• [Problem details] Wherever "Central" occurs in the entries, copy the line that holds it.

• [Data extract]
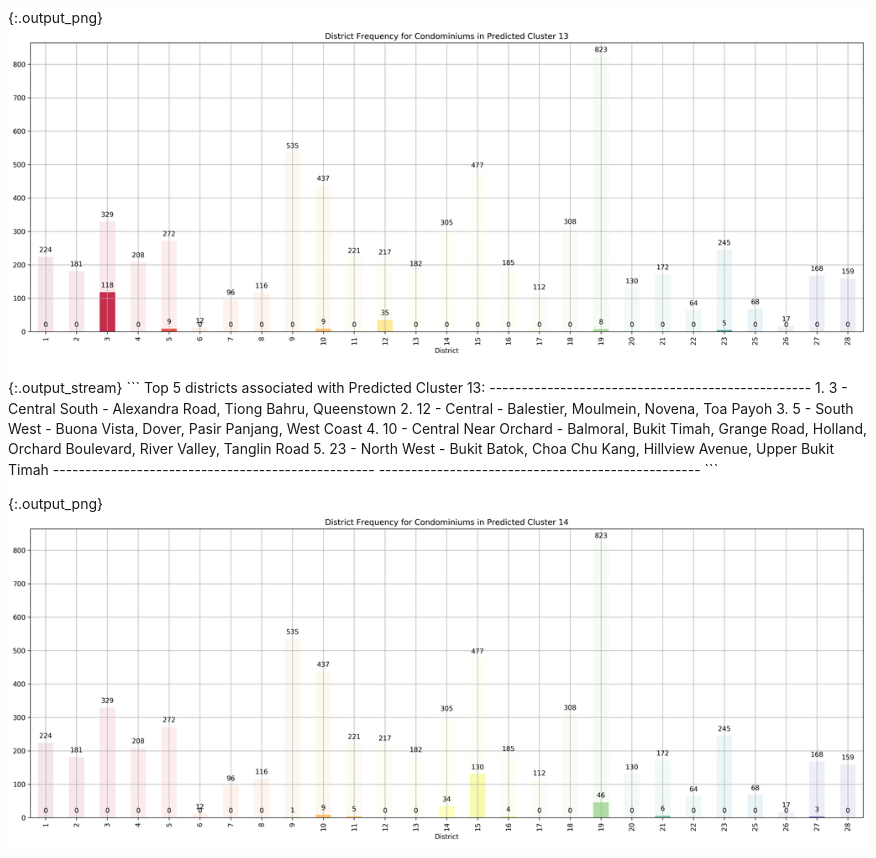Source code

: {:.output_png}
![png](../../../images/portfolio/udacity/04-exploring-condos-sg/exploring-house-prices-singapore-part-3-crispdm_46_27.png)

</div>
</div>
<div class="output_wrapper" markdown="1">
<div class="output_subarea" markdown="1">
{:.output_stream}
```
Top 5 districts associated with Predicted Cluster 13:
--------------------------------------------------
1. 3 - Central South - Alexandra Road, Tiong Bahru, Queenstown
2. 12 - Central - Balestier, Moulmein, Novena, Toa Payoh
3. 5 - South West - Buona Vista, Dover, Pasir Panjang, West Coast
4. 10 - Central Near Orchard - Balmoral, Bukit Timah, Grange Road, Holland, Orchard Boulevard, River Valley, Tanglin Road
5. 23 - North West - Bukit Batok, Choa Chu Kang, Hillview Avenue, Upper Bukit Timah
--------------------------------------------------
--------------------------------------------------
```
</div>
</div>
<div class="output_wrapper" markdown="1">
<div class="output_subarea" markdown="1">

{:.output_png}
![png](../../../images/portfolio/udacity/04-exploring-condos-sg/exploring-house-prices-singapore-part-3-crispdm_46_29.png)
==
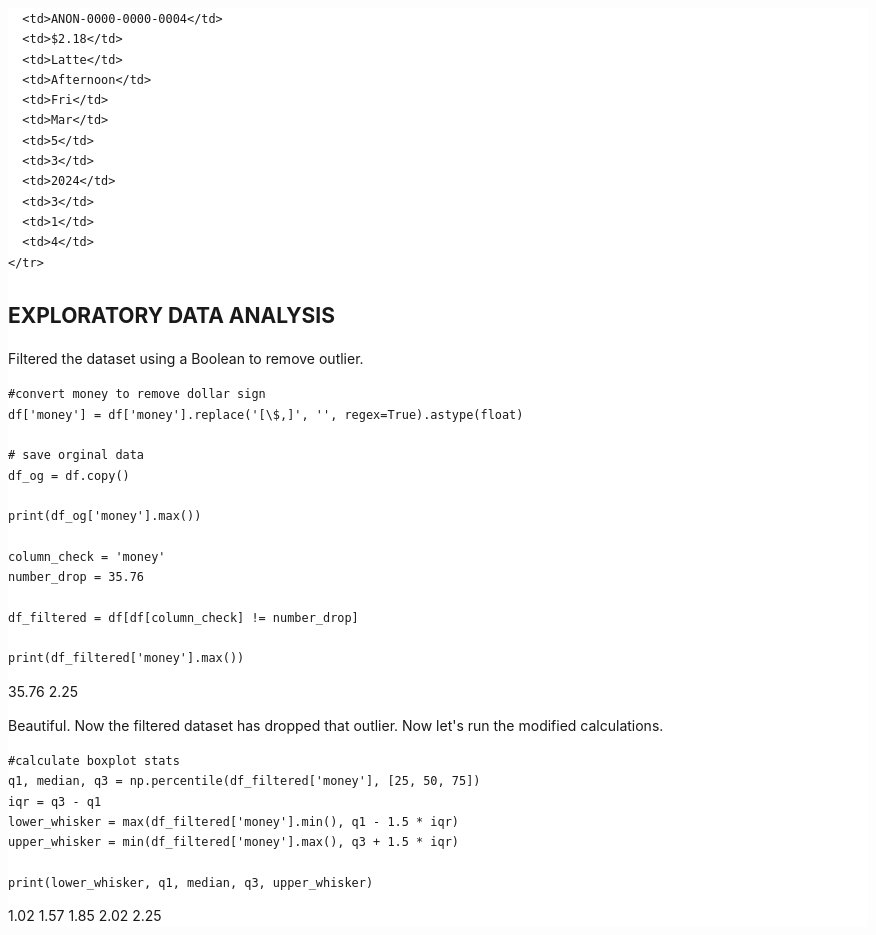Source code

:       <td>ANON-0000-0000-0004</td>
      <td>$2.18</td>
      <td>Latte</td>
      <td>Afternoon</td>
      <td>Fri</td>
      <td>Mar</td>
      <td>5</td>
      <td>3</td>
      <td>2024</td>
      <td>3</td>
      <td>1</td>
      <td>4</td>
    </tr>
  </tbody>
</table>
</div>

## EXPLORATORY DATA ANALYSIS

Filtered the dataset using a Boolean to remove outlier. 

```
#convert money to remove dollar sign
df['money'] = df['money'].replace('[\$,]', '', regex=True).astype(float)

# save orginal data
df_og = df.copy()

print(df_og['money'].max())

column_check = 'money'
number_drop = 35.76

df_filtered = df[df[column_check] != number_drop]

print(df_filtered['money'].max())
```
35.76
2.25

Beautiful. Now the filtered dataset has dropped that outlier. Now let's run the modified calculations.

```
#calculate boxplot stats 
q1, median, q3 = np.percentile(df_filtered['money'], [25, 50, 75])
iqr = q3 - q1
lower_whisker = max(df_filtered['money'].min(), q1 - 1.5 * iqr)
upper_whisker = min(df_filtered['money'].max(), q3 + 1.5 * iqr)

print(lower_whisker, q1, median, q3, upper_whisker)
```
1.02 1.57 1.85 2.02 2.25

• [Task result]
1. 3 - Central South - Alexandra Road, Tiong Bahru, Queenstown
2. 12 - Central - Balestier, Moulmein, Novena, Toa Payoh
4. 10 - Central Near Orchard - Balmoral, Bukit Timah, Grange Road, Holland, Orchard Boulevard, River Valley, Tanglin Road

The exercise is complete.